New issue
Have a question about this project? Sign up for a free GitHub account to open an issue and contact its maintainers and the community.
By clicking “Sign up for GitHub”, you agree to our terms of service and privacy statement. We’ll occasionally send you account related emails.
Already on GitHub? Sign in to your account
SPARK-2404: don't overwrite SPARK_HOME when it is set #1331
Conversation
Merged build triggered. |
Merged build started. |
Merged build finished. All automated tests passed. |
All automated tests passed. |
This change seems quite reasonable, though we should probably do this in other places as well, like run-example and pyspark. |
sure, I will append the modification this evening, |
Merged build triggered. |
Merged build started. |
Merged build finished. |
Refer to this link for build results: https://amplab.cs.berkeley.edu/jenkins/job/SparkPullRequestBuilder/16444/ |
....no luck with Jenkins recently |
Merged build triggered. |
Merged build started. |
Merged build finished. |
Refer to this link for build results: https://amplab.cs.berkeley.edu/jenkins/job/SparkPullRequestBuilder/16445/ |
@aarondav how about the current one? |
Just to be sure, this will only change the exported SPARK_HOME variable, which may be used to actually start executors or some such. However, we will keep using @pwendell I know you've looked at this problem before (of having multiple spark directories that we multiplex between), could you take a look at this PR? |
I think using $SPARK_HOME instead of $FWDIR may bring some errors, e.g. if SPARK_HOME in remote cluster does not exist in the local machine (where the driver runs), when you replace $FWDIR with SPARK_HOME, the commands scripts will not be found.... |
ping.... |
ping |
@CodingCat what if instead of this we just don't ship the local spark home to the cluster? There is really no reason to do that... I spoke with @andrewor14 about it today. A Spark Standalone cluster already knows where it is installed, so there is no reason for the spark location on the driver node to be identical to the location on the worker. |
OK, that would be a more comprehensive solution, then I will close this one |
https://issues.apache.org/jira/browse/SPARK-2404
In spark-class and spark-submit, the SPARK_HOME is set to the present working directory, causing the value of already defined SPARK_HOME being overwritten
We should not overwrite that if SPARK_HOME has been defined
Our scenario:
We have a login portal for all the team members to use the spark-cluster, everyone gets an account and home directory. Spark-1.0 is copied in the root path "/", every account gets a soft link to the /spark-1.0 in it's home directory.
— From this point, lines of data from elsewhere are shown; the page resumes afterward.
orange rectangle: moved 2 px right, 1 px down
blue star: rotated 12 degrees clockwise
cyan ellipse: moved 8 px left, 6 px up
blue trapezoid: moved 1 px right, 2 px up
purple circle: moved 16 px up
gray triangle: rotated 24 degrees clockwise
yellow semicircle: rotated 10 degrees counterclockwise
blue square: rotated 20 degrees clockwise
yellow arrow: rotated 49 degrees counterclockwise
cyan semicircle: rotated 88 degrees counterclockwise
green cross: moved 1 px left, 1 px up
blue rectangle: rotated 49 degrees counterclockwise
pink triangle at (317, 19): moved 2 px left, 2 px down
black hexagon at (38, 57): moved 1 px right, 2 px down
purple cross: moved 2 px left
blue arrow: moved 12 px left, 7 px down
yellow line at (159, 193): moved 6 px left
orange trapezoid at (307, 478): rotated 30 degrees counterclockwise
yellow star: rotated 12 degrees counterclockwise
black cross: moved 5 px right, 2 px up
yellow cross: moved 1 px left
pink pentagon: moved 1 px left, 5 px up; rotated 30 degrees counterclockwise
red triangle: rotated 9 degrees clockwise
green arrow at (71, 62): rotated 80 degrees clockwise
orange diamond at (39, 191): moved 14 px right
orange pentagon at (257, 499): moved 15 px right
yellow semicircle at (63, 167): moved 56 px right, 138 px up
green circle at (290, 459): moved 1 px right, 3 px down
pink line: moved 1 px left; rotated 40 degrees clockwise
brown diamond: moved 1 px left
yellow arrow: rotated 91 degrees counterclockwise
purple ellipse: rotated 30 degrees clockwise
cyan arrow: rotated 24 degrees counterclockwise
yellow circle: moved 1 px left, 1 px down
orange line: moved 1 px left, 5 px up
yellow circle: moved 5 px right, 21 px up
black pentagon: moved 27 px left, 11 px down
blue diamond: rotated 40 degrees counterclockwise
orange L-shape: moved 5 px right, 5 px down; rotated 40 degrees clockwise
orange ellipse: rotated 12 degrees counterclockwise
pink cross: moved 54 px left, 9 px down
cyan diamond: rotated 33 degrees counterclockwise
Spark 1.0 is deployed in a cluster, where the user name is different with any accounts except one, say "CodingCat", we set a global SPARK_HOME to /home/CodingCat/spark-1.0 which is consistent with the remote cluster setup, but unfortunately, this is overwritten by the spark-class and spark-submit ....so in login portal, when the user runs spark-shell, it always tries to run /home/user_account/spark-1.0/bin/compute-class.sh, which does not exist.